O que não está ainda esclarecido é o fato de policiais do Acre se envolverem numa situação que diz respeito ao Incra, MPF e à polícia do vizinho estado do Amazonas. À reportagem, a assessoria da Polícia Civil deu a seguinte resposta: “PCAC investigou somente ameaça com arma de fogo – vítima e autores moram no Acre. Questão de invasão de terra e outros crimes, bem como mandado de prisão não são objetos de investigação da PCAC, e sim PCAM.” No caso vítima e autores são Sidney Zamora e Paulo Sérgio.
“O juiz plantonista decretou a prisão preventiva, mas o inquérito ainda não foi concluído, estamos correndo com o pedido de habeas corpus, porque Paulo não é o que estão falando, não há provas disso, é uma farsa; o Incra deverá regularizar o assentamento”, informou o advogado João Barbary.
Segundo o advogado, alardeou-se na região e em Rio Branco que Paulo “era uma ameaça à ordem pública e por isso deveria ficar preso.” A manifestação dos posseiros da ocupação Marielle Franco em frente à delegacia de polícia preocupou a polícia, e o juiz, uma vez que se falava no possível fechamento da BR-317, entre Rio Branco e Boca do Acre, em protesto à prisão da liderança, determinou sua transferência para Humaitá. Assim, Paulo fica distante da área conflituosa, e da acolhida de sua família. Enquanto estava em Boca do Acre, ele recebeu a visita da esposa e do filho.

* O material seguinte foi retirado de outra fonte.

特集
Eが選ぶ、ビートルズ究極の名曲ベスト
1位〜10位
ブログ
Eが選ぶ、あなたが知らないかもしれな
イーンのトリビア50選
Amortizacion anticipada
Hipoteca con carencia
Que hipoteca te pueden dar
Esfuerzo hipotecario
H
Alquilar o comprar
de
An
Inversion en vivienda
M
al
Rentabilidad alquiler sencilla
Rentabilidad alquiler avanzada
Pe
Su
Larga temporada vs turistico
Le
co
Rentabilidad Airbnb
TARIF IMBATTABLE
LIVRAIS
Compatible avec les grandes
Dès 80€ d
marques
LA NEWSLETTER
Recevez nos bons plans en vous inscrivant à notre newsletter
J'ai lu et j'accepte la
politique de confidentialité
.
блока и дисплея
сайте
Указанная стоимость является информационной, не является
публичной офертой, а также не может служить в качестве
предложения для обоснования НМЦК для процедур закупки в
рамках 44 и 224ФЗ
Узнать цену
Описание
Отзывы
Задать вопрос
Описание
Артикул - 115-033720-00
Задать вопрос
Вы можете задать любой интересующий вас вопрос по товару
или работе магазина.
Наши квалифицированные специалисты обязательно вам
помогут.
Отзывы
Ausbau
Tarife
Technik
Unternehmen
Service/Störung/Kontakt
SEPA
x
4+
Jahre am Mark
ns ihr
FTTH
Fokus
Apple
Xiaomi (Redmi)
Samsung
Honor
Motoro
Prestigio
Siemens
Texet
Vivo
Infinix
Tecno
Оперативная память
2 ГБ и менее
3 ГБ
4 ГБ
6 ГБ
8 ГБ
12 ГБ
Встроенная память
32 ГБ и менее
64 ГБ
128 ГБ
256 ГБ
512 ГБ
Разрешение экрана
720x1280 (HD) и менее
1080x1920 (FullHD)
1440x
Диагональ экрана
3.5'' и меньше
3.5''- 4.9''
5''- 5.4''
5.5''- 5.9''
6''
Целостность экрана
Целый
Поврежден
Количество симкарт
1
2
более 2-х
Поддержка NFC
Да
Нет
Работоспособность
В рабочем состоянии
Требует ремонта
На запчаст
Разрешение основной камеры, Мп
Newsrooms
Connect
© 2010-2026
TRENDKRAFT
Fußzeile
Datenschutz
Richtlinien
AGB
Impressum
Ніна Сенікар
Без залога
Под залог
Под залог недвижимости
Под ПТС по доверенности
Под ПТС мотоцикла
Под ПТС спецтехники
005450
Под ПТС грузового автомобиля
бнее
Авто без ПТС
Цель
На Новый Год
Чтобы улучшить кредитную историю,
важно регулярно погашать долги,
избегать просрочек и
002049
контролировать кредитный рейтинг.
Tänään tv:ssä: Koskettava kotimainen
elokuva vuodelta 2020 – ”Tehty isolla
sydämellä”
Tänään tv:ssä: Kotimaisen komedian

“O juiz viu que isso seria um risco e por isso pediu a transferência dele para Humaitá”, disse o advogado. Da mesma forma, o familiar de Paulo lamenta as acusações contra ele e a morosidade na obtenção do HC. “A situação de saúde dele e a do filho menor exigem a presença dele com a família”, desabafa. “O juiz que pediu a prisão dele é o mesmo da audiência de custódia, e o Paulo nem sequer foi ouvido”, denuncia o familiar.